Relief Efforts in the South

Starting on the thirtieth of August, Hurricane Irma was considered a tropical storm. One day later, it was upgraded to hurricane status.

According to CNBC, Irma was the strongest hurricane on record in the Atlantic basin. This hurricane season has been the seventeenth deadliest season since the National Hurricane Center (NHC) has started collecting records in 1900. 103 people have died between Harvey and Irma this year. Accuweather estimates that between Irma and Harvey the destruction cost people $290 million.

Federal Emergency Management Agency (FEMA) administrator, Brock Long, says that approximately 25 percent of houses in the Florida Keys were destroyed, and as much as 65 percent sustained extensive damage.

Hurricane Maria, another hurricane from this season, has wiped out entire portions of Puerto Rico and as of the twenty-fifth of September, only about 5% of the island had power.

Between the Southern United States and the various islands that have taken massive hits this hurricane season, charities are spread pretty thin. At the moment, the Red Cross is in Puerto Rico predominantly. While in places like Houston, locals are launching their own relief efforts due to lack of assistance from both government agencies and the Red Cross.
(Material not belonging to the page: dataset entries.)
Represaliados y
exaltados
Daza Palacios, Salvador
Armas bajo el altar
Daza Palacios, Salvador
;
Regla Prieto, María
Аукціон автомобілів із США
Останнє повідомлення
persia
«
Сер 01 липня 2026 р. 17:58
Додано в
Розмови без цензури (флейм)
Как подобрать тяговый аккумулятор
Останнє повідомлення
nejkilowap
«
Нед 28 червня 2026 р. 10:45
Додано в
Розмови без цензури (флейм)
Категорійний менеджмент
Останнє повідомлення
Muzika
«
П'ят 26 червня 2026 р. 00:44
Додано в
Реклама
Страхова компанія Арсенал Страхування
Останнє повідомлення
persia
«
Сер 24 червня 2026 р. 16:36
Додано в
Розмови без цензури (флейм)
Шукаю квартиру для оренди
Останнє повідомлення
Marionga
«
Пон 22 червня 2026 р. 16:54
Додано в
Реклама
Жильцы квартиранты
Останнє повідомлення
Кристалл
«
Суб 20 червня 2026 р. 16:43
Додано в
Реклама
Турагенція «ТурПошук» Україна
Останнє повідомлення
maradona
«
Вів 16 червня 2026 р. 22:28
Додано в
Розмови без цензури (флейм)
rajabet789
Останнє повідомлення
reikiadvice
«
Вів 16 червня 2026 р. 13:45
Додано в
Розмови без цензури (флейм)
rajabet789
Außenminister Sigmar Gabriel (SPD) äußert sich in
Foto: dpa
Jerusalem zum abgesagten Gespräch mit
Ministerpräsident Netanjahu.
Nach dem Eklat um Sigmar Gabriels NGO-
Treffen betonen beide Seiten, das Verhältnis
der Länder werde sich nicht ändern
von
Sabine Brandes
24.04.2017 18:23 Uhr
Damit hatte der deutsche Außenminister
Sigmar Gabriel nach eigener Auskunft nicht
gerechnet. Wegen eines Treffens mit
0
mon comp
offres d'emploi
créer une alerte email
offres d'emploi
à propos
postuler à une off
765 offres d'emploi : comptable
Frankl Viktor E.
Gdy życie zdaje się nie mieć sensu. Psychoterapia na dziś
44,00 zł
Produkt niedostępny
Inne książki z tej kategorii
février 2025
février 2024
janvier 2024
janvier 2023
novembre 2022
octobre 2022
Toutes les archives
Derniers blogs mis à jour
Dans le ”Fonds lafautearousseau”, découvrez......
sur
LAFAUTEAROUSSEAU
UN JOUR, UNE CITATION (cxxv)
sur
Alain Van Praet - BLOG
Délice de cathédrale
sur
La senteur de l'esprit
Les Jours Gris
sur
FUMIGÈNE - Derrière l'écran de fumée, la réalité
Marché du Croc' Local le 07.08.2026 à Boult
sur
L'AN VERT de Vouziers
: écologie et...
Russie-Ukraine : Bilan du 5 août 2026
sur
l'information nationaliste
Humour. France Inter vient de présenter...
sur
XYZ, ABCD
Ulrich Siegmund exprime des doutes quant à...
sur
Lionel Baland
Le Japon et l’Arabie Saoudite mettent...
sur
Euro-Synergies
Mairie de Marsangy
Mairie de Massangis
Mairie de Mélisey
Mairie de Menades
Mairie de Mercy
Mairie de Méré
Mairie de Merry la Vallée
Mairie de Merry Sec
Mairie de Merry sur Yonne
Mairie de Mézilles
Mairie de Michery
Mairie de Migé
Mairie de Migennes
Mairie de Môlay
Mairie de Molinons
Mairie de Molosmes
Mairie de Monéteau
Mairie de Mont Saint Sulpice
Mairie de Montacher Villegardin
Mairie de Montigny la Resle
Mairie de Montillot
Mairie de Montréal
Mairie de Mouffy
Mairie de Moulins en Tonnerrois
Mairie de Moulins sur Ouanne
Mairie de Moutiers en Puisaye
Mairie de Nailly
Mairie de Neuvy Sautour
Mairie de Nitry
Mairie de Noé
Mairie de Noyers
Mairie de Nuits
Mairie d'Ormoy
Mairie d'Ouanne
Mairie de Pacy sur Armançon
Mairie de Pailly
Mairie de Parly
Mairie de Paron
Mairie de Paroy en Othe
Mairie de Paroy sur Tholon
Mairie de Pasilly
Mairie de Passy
After Hurricane Katrina (2005), Houston built reinforced hospitals and learned how to handle massive storms, potentially preparing for the catastrophe of Harvey. That said, some Houston hospitals were completely cut off from patients attempting to get to them during the immense flooding. Many hospitals chose to evacuate and close instead of remaining open as opposed to choices made in 2005 when there was disaster wrought on hospital patients. Nursing homes that stayed open faced harsh criticism after a photo was shared on social media featuring patients in water up to their waist. In 2005, a federal law was put into place requiring several forms of health providers to prepare disaster plans,  or even evacuate patients when necessary.  This may have potentially saved many lives in this collection of hurricanes in southern areas.

Several independent organizations are attempting relief in areas that have been affected, but for the most part, locals are forced to help themselves. Especially when the streets were completely flooded, it was a real task to try to maneuver outside organizations through to the epicenters of disaster.

Those who chose not to evacuate or have time to do so were made to assist each other, which in the end might have been their saving grace. It makes unity a priority and allows people who understand the destruction to fix the wreckage.